_UNTERSUCHTER TEXT_:

▼

Im Kreis Borken häufen sich derzeit Diebstähle hochwertiger Fahrzeuge mit Keyless-Go-System. Die Täter nutzen gezielt Schwachstellen dieser schlüssellosen Zugangstechnik aus. Die Polizei gibt Sicherheitshinweise und rät zu einfachen Schutzmaßnahmen.
Täter nutzen Funkverlängerung bei Keyless-Go
Laut Mitteilung der Polizei Borken kam es in den vergangenen Wochen vermehrt zu versuchten und vollendeten Diebstählen von Fahrzeugen mit Keyless-Go-System. Dieses System ermöglicht den Zugang und das Starten eines Autos ohne das Einstecken eines Schlüssels – das Fahrzeug erkennt den Schlüssel per Funk, öffnet sich automatisch und kann per Knopfdruck gestartet werden.
Schwachstelle durch Funkmanipulation
Zwar sei die Technik komfortabel, doch zugleich anfällig für Manipulationen. Nach Angaben der Polizei nutzen Täter sogenannte Reichweitenverlängerer, um das Funksignal eines in der Wohnung befindlichen Autoschlüssels zu verlängern. Auf diese Weise können sie das Auto starten und fortbewegen, obwohl sie nicht im Besitz des Schlüssels sind.

▲

_BEREITGESTELLTE ANGABEN_:

▼

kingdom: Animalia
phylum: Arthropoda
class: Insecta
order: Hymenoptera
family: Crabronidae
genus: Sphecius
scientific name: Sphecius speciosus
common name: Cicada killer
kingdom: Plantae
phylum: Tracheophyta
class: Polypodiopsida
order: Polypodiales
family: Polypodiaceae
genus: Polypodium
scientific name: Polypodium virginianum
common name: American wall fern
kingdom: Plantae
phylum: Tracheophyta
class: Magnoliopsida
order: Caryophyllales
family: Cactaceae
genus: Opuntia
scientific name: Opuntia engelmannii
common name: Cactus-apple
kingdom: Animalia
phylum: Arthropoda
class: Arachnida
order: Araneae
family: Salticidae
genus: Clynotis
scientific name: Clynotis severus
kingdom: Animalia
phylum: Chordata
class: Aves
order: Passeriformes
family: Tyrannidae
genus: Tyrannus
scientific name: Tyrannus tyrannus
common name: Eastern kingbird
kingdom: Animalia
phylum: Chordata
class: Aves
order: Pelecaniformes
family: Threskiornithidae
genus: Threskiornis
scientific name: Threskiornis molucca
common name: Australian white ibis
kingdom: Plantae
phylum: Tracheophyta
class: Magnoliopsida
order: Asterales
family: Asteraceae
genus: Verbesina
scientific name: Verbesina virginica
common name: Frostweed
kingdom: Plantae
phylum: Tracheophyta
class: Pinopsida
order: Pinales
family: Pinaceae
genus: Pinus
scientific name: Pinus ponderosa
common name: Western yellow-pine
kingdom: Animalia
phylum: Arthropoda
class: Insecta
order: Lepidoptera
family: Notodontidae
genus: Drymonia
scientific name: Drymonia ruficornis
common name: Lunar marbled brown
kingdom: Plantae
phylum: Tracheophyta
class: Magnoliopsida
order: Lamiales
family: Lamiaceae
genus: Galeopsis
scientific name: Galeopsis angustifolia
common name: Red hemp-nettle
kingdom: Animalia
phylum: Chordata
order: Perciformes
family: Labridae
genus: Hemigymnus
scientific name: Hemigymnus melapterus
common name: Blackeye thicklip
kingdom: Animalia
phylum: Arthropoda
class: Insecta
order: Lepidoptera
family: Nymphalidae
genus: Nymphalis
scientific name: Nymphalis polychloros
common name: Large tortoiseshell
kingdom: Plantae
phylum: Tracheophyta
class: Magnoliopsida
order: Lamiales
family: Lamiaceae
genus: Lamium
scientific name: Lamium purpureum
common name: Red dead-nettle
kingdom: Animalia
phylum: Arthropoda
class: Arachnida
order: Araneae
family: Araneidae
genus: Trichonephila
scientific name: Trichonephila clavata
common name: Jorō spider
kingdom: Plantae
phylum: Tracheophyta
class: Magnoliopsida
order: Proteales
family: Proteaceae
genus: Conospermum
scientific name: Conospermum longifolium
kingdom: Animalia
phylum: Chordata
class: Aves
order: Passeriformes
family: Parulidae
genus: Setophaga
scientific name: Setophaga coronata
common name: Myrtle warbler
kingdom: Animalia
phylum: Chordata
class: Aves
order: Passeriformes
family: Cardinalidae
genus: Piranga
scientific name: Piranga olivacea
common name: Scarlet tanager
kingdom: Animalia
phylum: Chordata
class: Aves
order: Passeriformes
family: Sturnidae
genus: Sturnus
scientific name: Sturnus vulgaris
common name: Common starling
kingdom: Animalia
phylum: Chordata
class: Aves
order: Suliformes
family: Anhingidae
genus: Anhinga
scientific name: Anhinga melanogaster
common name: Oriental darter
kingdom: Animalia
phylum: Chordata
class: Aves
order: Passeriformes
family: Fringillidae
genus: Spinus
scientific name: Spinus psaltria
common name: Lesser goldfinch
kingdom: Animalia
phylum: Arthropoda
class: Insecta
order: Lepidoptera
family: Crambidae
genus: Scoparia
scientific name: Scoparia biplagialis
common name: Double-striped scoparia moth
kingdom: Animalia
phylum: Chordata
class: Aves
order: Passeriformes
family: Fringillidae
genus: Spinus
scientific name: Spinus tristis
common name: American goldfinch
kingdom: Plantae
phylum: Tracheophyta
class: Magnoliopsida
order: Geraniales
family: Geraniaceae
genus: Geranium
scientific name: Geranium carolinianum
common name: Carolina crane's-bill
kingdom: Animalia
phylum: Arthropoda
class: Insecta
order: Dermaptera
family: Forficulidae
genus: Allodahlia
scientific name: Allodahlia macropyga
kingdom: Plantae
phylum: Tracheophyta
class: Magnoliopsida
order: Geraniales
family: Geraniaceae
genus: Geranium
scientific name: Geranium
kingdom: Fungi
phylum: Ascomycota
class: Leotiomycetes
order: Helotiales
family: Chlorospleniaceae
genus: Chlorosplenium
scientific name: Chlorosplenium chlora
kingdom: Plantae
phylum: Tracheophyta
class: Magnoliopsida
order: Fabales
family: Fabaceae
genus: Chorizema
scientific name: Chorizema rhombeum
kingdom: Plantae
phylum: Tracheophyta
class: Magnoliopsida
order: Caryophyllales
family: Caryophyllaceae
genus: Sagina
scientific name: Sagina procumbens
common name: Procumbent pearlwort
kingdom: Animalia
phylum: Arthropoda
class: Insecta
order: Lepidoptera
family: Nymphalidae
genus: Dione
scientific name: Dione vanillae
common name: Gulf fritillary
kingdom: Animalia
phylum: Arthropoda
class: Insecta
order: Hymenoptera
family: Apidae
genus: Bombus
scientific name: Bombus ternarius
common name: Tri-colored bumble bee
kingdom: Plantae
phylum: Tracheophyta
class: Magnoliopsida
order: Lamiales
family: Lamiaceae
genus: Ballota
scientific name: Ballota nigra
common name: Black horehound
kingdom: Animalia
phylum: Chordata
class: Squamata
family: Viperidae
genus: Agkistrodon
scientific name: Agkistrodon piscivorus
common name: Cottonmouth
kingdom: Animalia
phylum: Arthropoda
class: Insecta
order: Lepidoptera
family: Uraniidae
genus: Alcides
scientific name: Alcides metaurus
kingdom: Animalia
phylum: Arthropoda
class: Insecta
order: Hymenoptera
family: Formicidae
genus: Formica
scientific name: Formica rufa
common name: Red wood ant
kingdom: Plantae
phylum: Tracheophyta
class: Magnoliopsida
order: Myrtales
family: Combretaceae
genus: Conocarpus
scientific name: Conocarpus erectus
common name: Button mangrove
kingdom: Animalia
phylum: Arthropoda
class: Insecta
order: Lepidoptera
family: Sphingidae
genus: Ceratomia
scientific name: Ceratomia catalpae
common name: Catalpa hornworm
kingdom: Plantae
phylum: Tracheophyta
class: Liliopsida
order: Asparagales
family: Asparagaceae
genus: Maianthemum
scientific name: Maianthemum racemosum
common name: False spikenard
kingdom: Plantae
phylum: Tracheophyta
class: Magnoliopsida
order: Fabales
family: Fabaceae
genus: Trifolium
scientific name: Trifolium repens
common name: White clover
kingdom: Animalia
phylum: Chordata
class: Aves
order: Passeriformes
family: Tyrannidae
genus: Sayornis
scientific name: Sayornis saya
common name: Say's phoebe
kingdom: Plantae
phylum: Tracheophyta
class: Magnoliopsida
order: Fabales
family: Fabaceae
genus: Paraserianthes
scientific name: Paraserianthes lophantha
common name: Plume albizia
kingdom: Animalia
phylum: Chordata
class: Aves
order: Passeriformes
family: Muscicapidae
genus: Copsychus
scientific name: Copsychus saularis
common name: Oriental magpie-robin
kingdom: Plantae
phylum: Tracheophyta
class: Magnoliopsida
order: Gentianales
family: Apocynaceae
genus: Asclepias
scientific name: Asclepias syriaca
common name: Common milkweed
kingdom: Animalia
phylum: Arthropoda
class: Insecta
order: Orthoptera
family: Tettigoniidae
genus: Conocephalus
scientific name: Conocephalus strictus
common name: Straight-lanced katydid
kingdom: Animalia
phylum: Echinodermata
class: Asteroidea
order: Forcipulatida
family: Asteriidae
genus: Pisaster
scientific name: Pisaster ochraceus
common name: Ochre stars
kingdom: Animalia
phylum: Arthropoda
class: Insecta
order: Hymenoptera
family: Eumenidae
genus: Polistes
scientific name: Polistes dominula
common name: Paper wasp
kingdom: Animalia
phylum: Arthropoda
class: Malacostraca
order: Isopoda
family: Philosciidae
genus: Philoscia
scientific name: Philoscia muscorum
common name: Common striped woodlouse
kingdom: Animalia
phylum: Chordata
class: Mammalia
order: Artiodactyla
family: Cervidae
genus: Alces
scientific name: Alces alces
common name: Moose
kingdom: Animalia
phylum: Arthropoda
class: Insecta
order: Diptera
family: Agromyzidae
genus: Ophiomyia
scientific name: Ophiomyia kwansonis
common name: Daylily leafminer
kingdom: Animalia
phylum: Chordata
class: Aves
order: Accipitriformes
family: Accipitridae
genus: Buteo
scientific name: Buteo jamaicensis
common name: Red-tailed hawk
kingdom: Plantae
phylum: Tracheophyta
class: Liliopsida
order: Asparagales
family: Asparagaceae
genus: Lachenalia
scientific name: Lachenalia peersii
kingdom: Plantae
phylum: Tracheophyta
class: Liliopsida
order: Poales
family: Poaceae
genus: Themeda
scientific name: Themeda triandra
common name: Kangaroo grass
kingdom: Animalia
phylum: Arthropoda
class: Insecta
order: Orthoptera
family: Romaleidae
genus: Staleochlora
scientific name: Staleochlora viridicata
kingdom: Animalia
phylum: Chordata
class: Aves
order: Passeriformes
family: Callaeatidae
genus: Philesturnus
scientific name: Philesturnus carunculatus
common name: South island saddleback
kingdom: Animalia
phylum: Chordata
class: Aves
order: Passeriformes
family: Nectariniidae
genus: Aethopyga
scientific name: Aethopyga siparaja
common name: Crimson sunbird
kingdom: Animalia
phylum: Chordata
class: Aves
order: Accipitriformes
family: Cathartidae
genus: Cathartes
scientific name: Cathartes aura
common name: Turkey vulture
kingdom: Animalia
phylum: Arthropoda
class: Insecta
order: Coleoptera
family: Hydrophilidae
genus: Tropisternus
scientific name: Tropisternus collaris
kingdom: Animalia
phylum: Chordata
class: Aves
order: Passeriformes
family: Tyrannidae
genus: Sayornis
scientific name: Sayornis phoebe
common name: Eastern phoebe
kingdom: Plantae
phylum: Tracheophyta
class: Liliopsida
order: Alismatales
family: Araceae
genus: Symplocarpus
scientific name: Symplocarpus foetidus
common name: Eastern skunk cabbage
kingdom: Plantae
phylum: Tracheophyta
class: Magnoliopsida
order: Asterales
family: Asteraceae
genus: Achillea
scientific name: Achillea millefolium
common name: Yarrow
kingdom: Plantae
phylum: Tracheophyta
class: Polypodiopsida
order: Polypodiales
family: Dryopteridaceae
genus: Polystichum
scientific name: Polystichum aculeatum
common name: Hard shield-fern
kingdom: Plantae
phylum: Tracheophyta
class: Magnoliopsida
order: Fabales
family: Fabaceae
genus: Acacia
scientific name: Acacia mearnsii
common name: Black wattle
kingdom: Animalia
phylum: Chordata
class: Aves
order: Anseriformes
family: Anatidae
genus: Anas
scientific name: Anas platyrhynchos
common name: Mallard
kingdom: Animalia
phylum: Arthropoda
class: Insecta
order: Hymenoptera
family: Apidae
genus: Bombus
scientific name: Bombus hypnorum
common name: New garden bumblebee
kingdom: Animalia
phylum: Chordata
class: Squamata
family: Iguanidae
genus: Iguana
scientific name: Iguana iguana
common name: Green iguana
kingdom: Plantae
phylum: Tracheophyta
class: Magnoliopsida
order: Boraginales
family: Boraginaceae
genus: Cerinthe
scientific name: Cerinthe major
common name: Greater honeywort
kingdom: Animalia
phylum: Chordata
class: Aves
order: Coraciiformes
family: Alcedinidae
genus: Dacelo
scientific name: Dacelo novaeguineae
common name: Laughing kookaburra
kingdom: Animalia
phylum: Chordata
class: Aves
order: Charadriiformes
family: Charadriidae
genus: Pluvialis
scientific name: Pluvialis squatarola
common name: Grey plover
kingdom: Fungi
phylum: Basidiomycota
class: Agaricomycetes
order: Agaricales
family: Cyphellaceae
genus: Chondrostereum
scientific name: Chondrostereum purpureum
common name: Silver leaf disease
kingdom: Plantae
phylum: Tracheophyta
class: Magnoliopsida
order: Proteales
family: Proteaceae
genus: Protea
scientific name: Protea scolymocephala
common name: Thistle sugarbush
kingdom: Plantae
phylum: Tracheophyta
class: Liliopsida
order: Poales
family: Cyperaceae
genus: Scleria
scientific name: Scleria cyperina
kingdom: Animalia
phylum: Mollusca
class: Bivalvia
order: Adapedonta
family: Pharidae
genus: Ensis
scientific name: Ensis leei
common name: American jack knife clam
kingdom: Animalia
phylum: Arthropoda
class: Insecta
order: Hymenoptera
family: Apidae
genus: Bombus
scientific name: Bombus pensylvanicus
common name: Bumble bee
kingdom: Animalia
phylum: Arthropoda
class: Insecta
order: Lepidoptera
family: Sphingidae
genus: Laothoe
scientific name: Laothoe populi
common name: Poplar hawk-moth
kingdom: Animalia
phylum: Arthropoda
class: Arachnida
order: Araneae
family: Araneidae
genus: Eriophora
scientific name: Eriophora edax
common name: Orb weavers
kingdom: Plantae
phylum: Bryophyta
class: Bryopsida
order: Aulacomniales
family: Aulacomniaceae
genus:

▲

_AUFGABENSTELLUNG_:
Aktualisiere im Text über die Keyless-Go-Diebstähle alles von „Im Kreis Borken“ bis hinunter zu „Knopfdruck gestartet werden.“, wobei „Keyless-Go-System“ durch „schlüssellosem Schließsystem“ ersetzt wird. Die Einträge stammen aus einer anderen Quelle.

_DEINE LÖSUNG_:
Im Kreis Borken häufen sich derzeit Diebstähle hochwertiger Fahrzeuge mit schlüssellosem Schließsystem. Die Täter nutzen gezielt Schwachstellen dieser schlüssellosen Zugangstechnik aus. Die Polizei gibt Sicherheitshinweise und rät zu einfachen Schutzmaßnahmen.
Täter nutzen Funkverlängerung bei Keyless-Go
Laut Mitteilung der Polizei Borken kam es in den vergangenen Wochen vermehrt zu versuchten und vollendeten Diebstählen von Fahrzeugen mit schlüssellosem Schließsystem. Dieses System ermöglicht den Zugang und das Starten eines Autos ohne das Einstecken eines Schlüssels – das Fahrzeug erkennt den Schlüssel per Funk, öffnet sich automatisch und kann per Knopfdruck gestartet werden.